In much of the Islamic world, these laws have been codified. But in India, it is very different. There is no code of Muslim family law, and much of it is handled informally, at community level. This means that community religious leaders – often known as the ulama – have a lot of power over individual lives. They make decisions on issues like marriages and divorces that have huge ramifications for individual men and women.

Professor Jones explores the complicated implications of India’s status as a secular state. His work shows that, since India’s constitutional system delegates much legal power to communities themselves, it indirectly makes ‘religious’ leaders more, not less, powerful within their communities. They have exercised authority as legal professionals, issuing legal instructions (fatwas) and running non-government legal forums, like Sharia councils, that handle community cases.

Professor Jones says his work is an attempt to explore what he calls the ‘lived law’ in India.
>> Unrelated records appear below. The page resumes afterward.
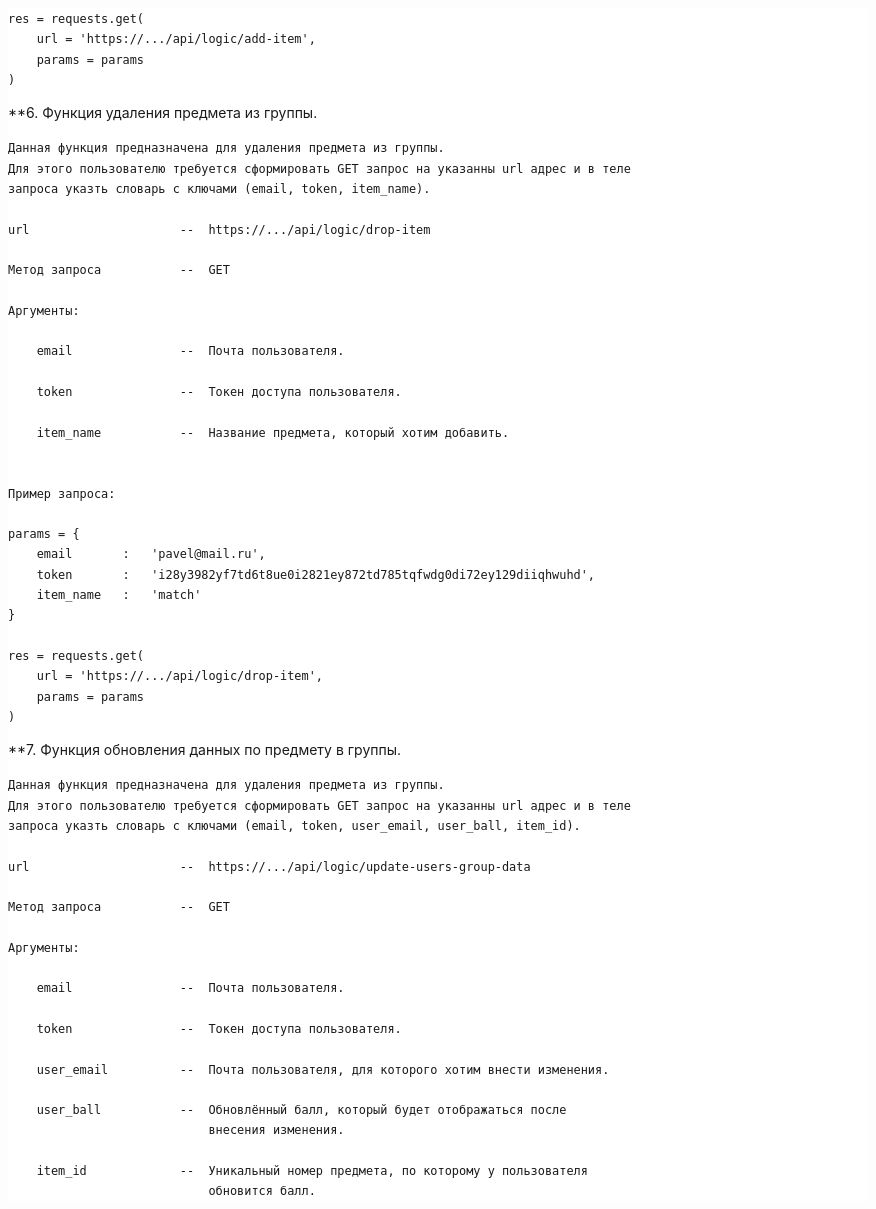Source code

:     res = requests.get(
        url = 'https://.../api/logic/add-item',
        params = params
    )



**6.  Функция удаления предмета из группы.

    Данная функция предназначена для удаления предмета из группы.
    Для этого пользователю требуется сформировать GET запрос на указанны url адрес и в теле
    запроса указть словарь с ключами (email, token, item_name).

    url                     --  https://.../api/logic/drop-item

    Метод запроса           --  GET

    Аргументы:

        email               --  Почта пользователя.

        token               --  Токен доступа пользователя.

        item_name           --  Название предмета, который хотим добавить.


    Пример запроса:

    params = {
        email       :   'pavel@mail.ru',
        token       :   'i28y3982yf7td6t8ue0i2821ey872td785tqfwdg0di72ey129diiqhwuhd',
        item_name   :   'match'
    }

    res = requests.get(
        url = 'https://.../api/logic/drop-item',
        params = params
    )



**7.  Функция обновления данных по предмету в группы.

    Данная функция предназначена для удаления предмета из группы.
    Для этого пользователю требуется сформировать GET запрос на указанны url адрес и в теле
    запроса указть словарь с ключами (email, token, user_email, user_ball, item_id).

    url                     --  https://.../api/logic/update-users-group-data

    Метод запроса           --  GET

    Аргументы:

        email               --  Почта пользователя.

        token               --  Токен доступа пользователя.

        user_email          --  Почта пользователя, для которого хотим внести изменения.

        user_ball           --  Обновлённый балл, который будет отображаться после
                                внесения изменения.

        item_id             --  Уникальный номер предмета, по которому у пользователя
                                обновится балл.
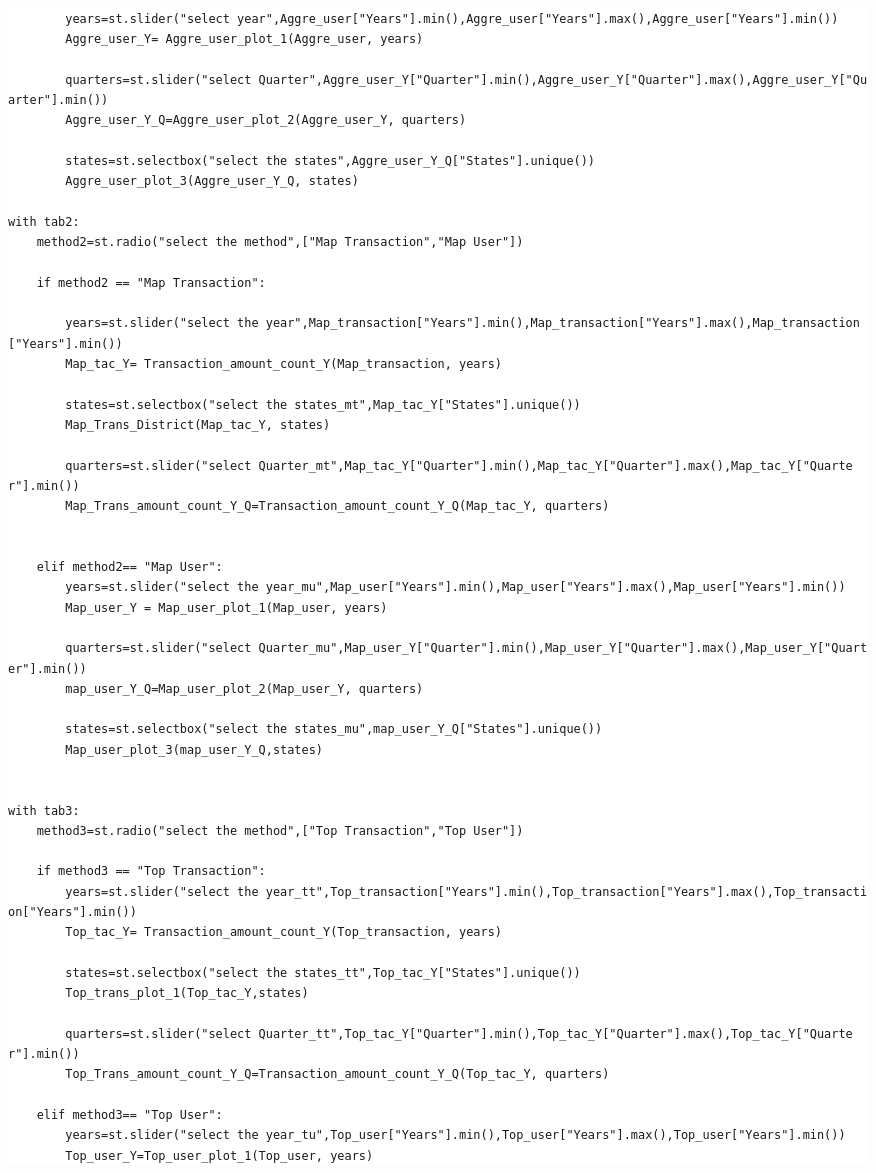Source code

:            years=st.slider("select year",Aggre_user["Years"].min(),Aggre_user["Years"].max(),Aggre_user["Years"].min())
            Aggre_user_Y= Aggre_user_plot_1(Aggre_user, years)

            quarters=st.slider("select Quarter",Aggre_user_Y["Quarter"].min(),Aggre_user_Y["Quarter"].max(),Aggre_user_Y["Quarter"].min())
            Aggre_user_Y_Q=Aggre_user_plot_2(Aggre_user_Y, quarters)

            states=st.selectbox("select the states",Aggre_user_Y_Q["States"].unique())
            Aggre_user_plot_3(Aggre_user_Y_Q, states)

    with tab2:
        method2=st.radio("select the method",["Map Transaction","Map User"])

        if method2 == "Map Transaction":
        
            years=st.slider("select the year",Map_transaction["Years"].min(),Map_transaction["Years"].max(),Map_transaction["Years"].min())
            Map_tac_Y= Transaction_amount_count_Y(Map_transaction, years)

            states=st.selectbox("select the states_mt",Map_tac_Y["States"].unique())
            Map_Trans_District(Map_tac_Y, states)

            quarters=st.slider("select Quarter_mt",Map_tac_Y["Quarter"].min(),Map_tac_Y["Quarter"].max(),Map_tac_Y["Quarter"].min())
            Map_Trans_amount_count_Y_Q=Transaction_amount_count_Y_Q(Map_tac_Y, quarters)
            

        elif method2== "Map User":
            years=st.slider("select the year_mu",Map_user["Years"].min(),Map_user["Years"].max(),Map_user["Years"].min())
            Map_user_Y = Map_user_plot_1(Map_user, years)

            quarters=st.slider("select Quarter_mu",Map_user_Y["Quarter"].min(),Map_user_Y["Quarter"].max(),Map_user_Y["Quarter"].min())
            map_user_Y_Q=Map_user_plot_2(Map_user_Y, quarters)

            states=st.selectbox("select the states_mu",map_user_Y_Q["States"].unique())
            Map_user_plot_3(map_user_Y_Q,states)
                    

    with tab3:
        method3=st.radio("select the method",["Top Transaction","Top User"])

        if method3 == "Top Transaction":
            years=st.slider("select the year_tt",Top_transaction["Years"].min(),Top_transaction["Years"].max(),Top_transaction["Years"].min())
            Top_tac_Y= Transaction_amount_count_Y(Top_transaction, years)

            states=st.selectbox("select the states_tt",Top_tac_Y["States"].unique())
            Top_trans_plot_1(Top_tac_Y,states)

            quarters=st.slider("select Quarter_tt",Top_tac_Y["Quarter"].min(),Top_tac_Y["Quarter"].max(),Top_tac_Y["Quarter"].min())
            Top_Trans_amount_count_Y_Q=Transaction_amount_count_Y_Q(Top_tac_Y, quarters)

        elif method3== "Top User":
            years=st.slider("select the year_tu",Top_user["Years"].min(),Top_user["Years"].max(),Top_user["Years"].min())
            Top_user_Y=Top_user_plot_1(Top_user, years)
Usually, legal historians have tended to look at the sources left behind by formal legal systems: things like court records, legal statutes or legal digests. This is also true for much legal history of India. But this project considers the exact opposite – how little these formal ideas matter in a society like this. It argues there is a huge gap between these state-driven forms of law, and how law is actually handled and experienced locally. There is a whole world in India where these government involvements in law are entirely absent: community leaders come to their own decisions themselves.
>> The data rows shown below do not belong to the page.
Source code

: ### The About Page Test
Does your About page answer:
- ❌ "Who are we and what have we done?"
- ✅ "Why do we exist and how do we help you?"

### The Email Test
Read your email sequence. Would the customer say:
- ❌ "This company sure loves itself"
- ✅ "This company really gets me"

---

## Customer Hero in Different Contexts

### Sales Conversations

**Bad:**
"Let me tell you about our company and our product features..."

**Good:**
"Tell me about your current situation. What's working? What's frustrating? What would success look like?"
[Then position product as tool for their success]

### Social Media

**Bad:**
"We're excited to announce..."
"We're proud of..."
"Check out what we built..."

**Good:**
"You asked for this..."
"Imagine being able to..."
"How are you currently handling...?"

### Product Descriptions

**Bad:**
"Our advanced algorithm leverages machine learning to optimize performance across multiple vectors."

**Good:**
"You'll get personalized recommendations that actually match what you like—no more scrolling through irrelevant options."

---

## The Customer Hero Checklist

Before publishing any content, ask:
Doing this research means engaging in this informal world. Professor Jones has been working with these communities, in small villages and peripheral urban neighbourhoods across India. He has talked to the scholars actually making these informal decisions, observed ‘Sharia court’ sessions, and been given access to the records of some of these institutions.

Another set of questions raised by this research has been the impact upon Muslim women, who are often most affected by how laws of marriage, divorce, inheritance and child custody are handled. Professor Jones has been working with different Muslim feminist groups within India to discuss their experiences and opinions of this uncodified system. In August 2017, he teamed up with Bharatiya Muslim Mahila Andolan (BMMA), India’s foremost Islamic feminist group, to run a workshop with young activists in Delhi. He and a number of activists and NGO leaders based around India ran sessions discussing both Sharia laws and Indian laws to help them find ways to empower the women they work with. This gave these activists the opportunity to share their knowledge and experiences with academics and writers, and consider different strategies for improving women’s rights.

The BMMA argue that Islamic law and the Islamic constitution both uphold women’s rights, and offer gender justice and protection. They argue that religious scholars have sustained a flawed, patriarchal interpretation of Islam. They are making arguments from Islamic principles, using religion as a basis for building a new language of women’s rights. They have even set up their own Sharia councils, led by women, to offer their own more gender-just interpretations, and they are now arguing for an overhaul of Muslim family laws in India.

In the coming years, Professor Jones hopes to look further into Islamic feminism, and the efforts of these groups to build an equal and fair family law, both within India and around the world.